Professor Sophie Scott starts by explaining that speech recognition is known in science as a "ridiculously difficult question" because speech is incredibly complex.
She emphasises this by playing a sentence in Estonian, and asking the audience to count the number of words they can hear.
She then records a spectrogram to show that what a computer gets when we talk to it is essentially a continuous stream of audio.
A computer then needs to break this up into smaller chunks of information.
This is because it is when you hear the gaps in words that you understand what is being said.
As we all talk differently, a computer has to use an idealised version of speech, and therefore, Sophie explains that what a computer is looking for is a best guess.
Two volunteers are then invited onto the stage to have a go at decoding a stream of speech like a computer.

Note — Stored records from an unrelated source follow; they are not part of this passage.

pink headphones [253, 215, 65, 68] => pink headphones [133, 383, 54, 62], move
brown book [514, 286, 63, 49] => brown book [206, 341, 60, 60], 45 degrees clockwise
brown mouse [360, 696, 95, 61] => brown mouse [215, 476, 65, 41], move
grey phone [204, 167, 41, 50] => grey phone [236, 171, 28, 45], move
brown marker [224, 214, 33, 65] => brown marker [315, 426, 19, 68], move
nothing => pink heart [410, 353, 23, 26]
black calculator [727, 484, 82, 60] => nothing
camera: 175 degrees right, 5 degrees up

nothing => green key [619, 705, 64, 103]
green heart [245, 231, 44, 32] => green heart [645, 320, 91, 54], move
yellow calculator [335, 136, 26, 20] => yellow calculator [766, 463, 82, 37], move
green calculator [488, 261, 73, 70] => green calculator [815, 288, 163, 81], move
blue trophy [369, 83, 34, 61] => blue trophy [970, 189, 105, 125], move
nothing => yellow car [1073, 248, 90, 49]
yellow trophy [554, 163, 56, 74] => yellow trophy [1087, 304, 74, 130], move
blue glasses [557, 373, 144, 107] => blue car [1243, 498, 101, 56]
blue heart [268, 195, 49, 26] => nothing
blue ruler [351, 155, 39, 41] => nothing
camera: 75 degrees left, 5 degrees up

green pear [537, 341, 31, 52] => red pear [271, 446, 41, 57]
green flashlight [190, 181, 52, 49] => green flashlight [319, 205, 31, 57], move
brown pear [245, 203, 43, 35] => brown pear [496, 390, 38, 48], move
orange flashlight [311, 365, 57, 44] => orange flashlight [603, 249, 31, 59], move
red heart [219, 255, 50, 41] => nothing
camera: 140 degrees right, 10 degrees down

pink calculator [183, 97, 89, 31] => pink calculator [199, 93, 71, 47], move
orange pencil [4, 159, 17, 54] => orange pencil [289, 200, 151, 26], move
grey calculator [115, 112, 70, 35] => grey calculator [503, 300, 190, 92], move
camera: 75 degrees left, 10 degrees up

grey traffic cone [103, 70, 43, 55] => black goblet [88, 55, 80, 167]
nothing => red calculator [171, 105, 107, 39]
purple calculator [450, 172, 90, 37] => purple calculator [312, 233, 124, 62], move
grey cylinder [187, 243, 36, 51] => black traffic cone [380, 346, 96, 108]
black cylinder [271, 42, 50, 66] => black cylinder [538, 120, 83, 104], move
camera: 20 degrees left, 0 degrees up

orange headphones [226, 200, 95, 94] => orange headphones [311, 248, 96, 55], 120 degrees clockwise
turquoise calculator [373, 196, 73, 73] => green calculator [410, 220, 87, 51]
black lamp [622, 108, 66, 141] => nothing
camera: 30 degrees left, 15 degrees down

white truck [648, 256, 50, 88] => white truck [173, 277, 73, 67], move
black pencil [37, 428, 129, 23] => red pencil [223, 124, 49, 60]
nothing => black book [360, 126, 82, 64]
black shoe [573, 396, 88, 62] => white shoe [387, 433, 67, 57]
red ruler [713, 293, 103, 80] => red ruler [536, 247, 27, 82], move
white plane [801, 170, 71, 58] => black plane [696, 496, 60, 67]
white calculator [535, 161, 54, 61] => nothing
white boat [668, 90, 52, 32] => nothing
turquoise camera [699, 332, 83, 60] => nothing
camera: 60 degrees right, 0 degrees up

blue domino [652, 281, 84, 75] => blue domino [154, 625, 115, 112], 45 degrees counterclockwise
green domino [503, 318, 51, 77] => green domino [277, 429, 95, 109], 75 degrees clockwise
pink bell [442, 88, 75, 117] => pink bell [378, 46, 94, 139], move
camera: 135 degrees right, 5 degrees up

This clip is from the The Royal Institution Christmas Lecture - The Language of Life.
This film could be used to start a discussion on speech recognition; how it is currently used and ways it could be developed and used in the future.
You could ask students to make a list of the devices they can think of that use speech recognition software.
They could then come up with potential ways it could be developed and used in the future.
You could pause the film at the end and ask students to have a go at decoding the stream of speech.
This film is relevant for teaching Physics and Biology at Key Stage 3 in England, Wales and Northern Ireland and at 3rd Level in Scotland.